Pose landmark coordinates
━━━━━━━━━━━━━━━━

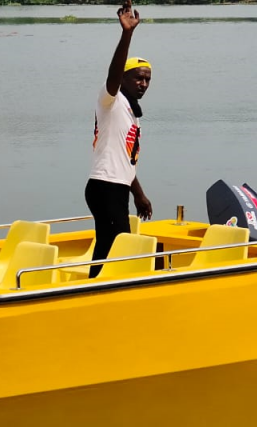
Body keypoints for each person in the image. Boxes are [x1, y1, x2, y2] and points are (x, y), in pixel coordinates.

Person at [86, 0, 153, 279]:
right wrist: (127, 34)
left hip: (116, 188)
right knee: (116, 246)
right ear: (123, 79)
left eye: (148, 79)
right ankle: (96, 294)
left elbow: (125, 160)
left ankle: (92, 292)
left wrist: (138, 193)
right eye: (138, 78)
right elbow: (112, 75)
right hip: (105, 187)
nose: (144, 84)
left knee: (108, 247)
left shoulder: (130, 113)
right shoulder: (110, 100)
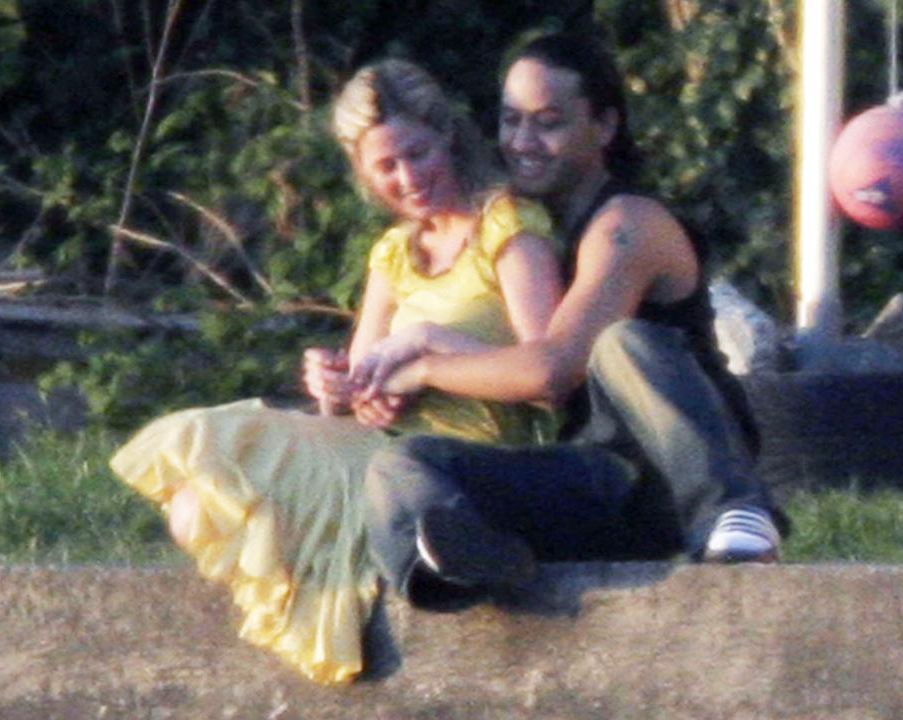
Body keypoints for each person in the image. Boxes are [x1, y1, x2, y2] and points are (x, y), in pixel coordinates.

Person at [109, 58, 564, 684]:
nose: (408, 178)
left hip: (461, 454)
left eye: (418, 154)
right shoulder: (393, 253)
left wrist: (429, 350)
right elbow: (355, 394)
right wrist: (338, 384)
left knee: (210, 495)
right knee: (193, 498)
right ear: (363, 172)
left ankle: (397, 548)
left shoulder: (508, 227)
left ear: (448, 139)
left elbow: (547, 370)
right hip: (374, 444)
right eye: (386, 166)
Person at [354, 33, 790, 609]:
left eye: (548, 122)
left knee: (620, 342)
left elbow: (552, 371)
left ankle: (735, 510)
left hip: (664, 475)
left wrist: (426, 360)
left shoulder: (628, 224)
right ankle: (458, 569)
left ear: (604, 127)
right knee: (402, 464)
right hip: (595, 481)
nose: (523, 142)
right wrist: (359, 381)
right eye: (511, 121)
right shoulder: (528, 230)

━━━━━━━━━━━━━━━━

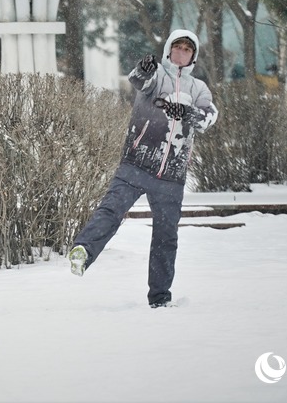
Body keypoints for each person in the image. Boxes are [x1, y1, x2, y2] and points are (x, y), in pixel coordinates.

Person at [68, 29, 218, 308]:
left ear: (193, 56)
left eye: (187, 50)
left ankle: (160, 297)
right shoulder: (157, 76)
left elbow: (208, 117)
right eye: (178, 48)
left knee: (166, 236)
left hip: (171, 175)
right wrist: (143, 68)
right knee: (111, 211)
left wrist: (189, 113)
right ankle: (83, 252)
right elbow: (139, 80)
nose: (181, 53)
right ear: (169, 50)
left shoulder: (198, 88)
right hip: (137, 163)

━━━━━━━━━━━━━━━━

Work instructions:
All lines in the records that contain "shoulder" are to be copied and returned.

Result below:
left shoulder: (130, 113)
right shoulder: (110, 100)
right shoulder: (393, 253)
left shoulder: (508, 227)
left shoulder: (628, 224)
right shoulder: (528, 230)
right shoulder: (157, 76)
left shoulder: (198, 88)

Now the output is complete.